Tuesday, October 13, 2009

tassajara whole wheat bread

This bread is made from a classic Zen monastery recipe. 

The Tassajara Zen Mountain Center in Carmel Valley, California, is the oldest Japanese Buddhist Soto Zen monastery in the US. The Tassajara bread book was published by the monastery personnel in 1970 and it is credited for bringing back artisan bread baking to America. After this book was published, everyone realized that they could make bread at home, so a huge movement for eating home-made, not store-bought bread started, and it continues today.

The recipes in the Tassajara Bread Book are quire liberal, and they don't specify exactly what amounts or ingredients you need. It's more of a "you could add something sweet if you wanted, but you don't have to, and you should do just want you want to do with your loved loaf" kind of idea. In any case, I ended up coming up with this recipe with ideas from the book. It makes some amazing bread!


2 cups whole wheat flour
1 1/2 cups white bread flour
1/2 Tbsp active dry yeast
3/8 cup brown sugar (or molasses)
1/2 cup powdered milk
1/2 cup crushed oats
1 1/2 cups water (at room temperature)
1 egg


Whisk together the flours, yeast, sugar, milk, and oats.

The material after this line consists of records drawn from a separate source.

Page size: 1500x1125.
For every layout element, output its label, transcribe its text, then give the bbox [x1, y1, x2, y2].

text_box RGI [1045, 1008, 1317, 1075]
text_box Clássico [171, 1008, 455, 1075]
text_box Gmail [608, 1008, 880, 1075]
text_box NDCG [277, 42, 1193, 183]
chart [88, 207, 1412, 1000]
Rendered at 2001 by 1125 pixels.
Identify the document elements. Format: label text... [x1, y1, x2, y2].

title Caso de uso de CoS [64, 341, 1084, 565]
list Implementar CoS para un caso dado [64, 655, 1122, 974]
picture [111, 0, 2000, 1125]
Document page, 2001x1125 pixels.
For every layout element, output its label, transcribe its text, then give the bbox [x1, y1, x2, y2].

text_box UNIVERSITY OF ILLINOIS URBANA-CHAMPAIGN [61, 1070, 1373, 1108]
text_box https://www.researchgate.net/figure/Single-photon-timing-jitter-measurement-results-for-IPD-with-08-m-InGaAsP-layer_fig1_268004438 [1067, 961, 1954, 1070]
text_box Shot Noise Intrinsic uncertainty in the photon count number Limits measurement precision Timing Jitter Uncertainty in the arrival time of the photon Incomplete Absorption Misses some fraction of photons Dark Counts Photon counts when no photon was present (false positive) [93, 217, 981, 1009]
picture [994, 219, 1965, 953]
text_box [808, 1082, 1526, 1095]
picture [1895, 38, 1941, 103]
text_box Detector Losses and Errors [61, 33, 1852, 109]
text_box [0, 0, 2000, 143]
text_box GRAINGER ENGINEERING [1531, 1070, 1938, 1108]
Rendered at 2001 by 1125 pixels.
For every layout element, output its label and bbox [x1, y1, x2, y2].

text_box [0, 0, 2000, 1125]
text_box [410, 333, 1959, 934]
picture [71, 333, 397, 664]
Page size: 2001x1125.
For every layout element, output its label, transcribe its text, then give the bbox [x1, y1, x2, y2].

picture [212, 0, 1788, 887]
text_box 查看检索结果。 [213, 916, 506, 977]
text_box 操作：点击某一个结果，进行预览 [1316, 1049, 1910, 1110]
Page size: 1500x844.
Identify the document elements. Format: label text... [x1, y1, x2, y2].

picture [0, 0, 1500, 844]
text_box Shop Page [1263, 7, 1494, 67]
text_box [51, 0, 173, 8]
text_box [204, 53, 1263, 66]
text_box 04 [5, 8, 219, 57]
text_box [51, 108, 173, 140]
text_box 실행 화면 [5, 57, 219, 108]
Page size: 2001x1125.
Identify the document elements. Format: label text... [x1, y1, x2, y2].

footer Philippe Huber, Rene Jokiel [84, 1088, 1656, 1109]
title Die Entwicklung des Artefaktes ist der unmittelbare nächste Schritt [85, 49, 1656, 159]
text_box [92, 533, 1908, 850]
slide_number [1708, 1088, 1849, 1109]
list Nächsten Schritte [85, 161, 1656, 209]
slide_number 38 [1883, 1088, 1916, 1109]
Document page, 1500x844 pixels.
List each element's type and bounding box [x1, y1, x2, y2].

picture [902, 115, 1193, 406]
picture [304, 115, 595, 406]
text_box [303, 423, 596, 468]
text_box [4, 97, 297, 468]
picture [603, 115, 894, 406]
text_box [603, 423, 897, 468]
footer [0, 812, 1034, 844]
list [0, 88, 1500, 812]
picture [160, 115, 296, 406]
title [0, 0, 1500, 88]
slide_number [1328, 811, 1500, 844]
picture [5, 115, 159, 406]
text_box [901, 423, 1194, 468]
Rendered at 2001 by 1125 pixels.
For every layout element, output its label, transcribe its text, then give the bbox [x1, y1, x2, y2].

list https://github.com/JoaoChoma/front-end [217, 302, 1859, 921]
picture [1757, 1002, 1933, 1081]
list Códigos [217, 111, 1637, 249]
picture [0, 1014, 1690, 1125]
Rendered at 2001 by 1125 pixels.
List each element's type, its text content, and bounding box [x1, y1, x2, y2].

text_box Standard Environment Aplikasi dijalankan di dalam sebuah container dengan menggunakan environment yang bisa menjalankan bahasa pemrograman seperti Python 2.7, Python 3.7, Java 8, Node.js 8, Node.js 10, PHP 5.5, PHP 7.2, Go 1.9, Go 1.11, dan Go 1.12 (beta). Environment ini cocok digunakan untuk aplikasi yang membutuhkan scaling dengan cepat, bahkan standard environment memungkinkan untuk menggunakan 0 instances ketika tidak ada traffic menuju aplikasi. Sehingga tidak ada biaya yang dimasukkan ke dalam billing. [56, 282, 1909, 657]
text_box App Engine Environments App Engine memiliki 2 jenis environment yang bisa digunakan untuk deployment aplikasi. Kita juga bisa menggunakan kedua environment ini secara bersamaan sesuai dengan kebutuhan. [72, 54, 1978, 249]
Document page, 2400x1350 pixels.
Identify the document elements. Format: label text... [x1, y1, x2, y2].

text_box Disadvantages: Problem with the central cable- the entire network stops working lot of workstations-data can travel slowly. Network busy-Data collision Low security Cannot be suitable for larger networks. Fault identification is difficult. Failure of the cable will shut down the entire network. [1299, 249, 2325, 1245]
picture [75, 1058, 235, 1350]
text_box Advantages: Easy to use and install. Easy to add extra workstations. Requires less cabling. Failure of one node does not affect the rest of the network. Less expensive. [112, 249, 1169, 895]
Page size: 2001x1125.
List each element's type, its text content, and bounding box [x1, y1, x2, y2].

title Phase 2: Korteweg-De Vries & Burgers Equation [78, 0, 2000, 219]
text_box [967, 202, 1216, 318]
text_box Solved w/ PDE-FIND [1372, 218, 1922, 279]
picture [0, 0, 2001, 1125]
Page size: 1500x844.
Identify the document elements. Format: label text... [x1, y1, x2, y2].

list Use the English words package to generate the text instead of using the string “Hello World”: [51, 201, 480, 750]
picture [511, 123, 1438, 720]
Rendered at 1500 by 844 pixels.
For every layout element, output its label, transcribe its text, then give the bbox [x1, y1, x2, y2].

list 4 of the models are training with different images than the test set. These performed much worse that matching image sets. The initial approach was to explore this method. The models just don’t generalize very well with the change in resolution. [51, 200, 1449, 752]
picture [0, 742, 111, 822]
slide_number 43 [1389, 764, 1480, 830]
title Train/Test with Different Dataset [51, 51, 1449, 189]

Add the water, egg, and a little bit of warm milk if you want to have creamy bread.
Mix the ingredients until you get a dough that comes off the sides of the bowl.
Take out and knead for 10 minutes.
Let rest for 20 minutes.
Knead again for 5 minutes.
Let rise for 1 hour in a warm place (in a bowl covered by plastic). The dough should have doubled in volume.
Take out, cut in half and form. You can either make a loaf (left in the picture) or a boule (right in the picture). 
To make a loaf, take one of the halves and flatten it into a rectangle. Do a business-letter fold and turn 90 degrees. Start rolling from the side farther away from you, and as you roll in, press down with your fingers to seal the dough and to stretch it a little on the roll. When it's ready, put it on a heavily-floured towel and put some plastic wrap on top of it so it doesn't dry out.
To make a boule, take one of the halves and shape it into a ball. Seal the bottom and put it in a bowl covered with a heavily-floured towel seam-side down. Put some plastic wrap on top of the bowl so it doesn't dry out.
Let proof for one hour. At this time start preheating the oven. Preheat the oven with the baking stone inside at 450 F at least an hour before baking. If using a baking sheet, don't preheat the sheet.
Uncover the dough, rub some flour on it, and slice/score it however you want (I made two almost vertical lines side-by-side on the loaf, and I made a square on the boule).
Put proofed dough in the oven and toss some water in before closing the door to create steam. Let bake until the crust is golden brown and the bread sounds hollow when you tap it.

Recipe from the Tassajara Bread Book.